O Rio Grande do Sul é forte candidato a entrar no Guinness Book como o Estado onde uma referência criada para debelar a inflação mais enriqueceu funcionários públicos. Vinte e quatro anos depois do Plano Real, a Unidade de Referência de Valor, conhecida por URV, continua a produzir filhotes. Quando se pensava que dessa vaquinha já tinha se extraído tudo o que era possível extrair, vem o Tribunal de Contas provar o contrário e espeta no contribuinte gaúcho uma conta de mais R$ 200 milhões.
O custo total desse criatório é difícil de calcular até para quem tem domínio dos meandros da contabilidade pública, como o economista Darcy Francisco dos Santos, funcionário aposentado da Secretaria da Fazenda.
Só com o que havia sido pago até 2007, quando o jornalista e economista Sergio Gobetti questionou os pagamentos no Conselho Nacional de Justiça, Darcy calcula que o Rio Grande do Sul gastou, em valores atualizados, mais de R$ 2 bilhões a título de “diferenças na conversão da URV”. Com os pagamentos feitos nos anos seguintes, calcula-se que a conta passe de R$ 3 bilhões.
Não foi isso que quebrou o Estado, mas que ajudou, ajudou. R$ 4 bilhões é o valor do déficit previsto para este ano, mesmo sem o pagamento da dívida com a União.
A vaquinha URV encorpou contracheques no Tribunal de Justiça, no Ministério Público, na Assembleia Legislativa e no Tribunal de Contas. Servidores do Executivo que recorreram ao Judiciário para tentar se habilitar a uma correção semelhante deram com a cara na porta.
O desabafo de Darcy é o de um especialista que há anos alerta para o risco de colapso nos serviços públicos, em consequência da crise que atinge as finanças estaduais:
– Esses pagamentos são uma vergonha.
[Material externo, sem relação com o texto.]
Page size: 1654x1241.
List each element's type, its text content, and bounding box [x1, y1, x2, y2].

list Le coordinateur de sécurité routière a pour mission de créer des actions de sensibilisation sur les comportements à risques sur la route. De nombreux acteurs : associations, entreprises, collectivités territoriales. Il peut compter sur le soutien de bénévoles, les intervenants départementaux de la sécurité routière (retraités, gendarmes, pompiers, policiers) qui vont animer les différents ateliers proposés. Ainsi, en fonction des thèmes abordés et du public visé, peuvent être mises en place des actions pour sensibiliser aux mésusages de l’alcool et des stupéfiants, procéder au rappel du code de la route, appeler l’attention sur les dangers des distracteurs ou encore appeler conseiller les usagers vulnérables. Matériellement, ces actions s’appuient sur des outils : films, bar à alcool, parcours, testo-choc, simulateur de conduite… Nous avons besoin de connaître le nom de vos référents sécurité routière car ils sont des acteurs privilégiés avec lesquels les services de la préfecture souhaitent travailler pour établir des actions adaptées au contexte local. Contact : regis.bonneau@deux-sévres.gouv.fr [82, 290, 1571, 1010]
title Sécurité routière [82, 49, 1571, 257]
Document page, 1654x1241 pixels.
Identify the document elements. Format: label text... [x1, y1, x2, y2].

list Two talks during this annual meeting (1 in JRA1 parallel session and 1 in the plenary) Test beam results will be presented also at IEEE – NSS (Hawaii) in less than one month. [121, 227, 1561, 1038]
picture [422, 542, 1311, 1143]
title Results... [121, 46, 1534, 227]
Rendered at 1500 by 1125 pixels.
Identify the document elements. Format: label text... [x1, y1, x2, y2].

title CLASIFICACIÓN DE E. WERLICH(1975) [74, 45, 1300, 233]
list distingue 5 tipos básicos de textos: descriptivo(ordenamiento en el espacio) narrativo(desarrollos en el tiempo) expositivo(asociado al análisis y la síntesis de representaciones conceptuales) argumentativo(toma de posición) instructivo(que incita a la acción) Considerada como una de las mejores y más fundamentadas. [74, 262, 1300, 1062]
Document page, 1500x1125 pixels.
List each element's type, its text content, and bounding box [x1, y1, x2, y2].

Não tem cabimento porque se trata de mudança de moeda. Até o CNJ já se posicionou contra a forma como os pagamentos foram calculados. E o Tribunal de Contas, que tinha de zelar pelas contas públicas, primeiro porque é seu dever e segundo porque as conhece melhor do que ninguém, está pagando para seus servidores aposentados desde 1994. Enquanto isso, servidores do Executivo que ganham pouco mais que o salário mínimo ainda não receberam nada de seus vencimentos de outubro.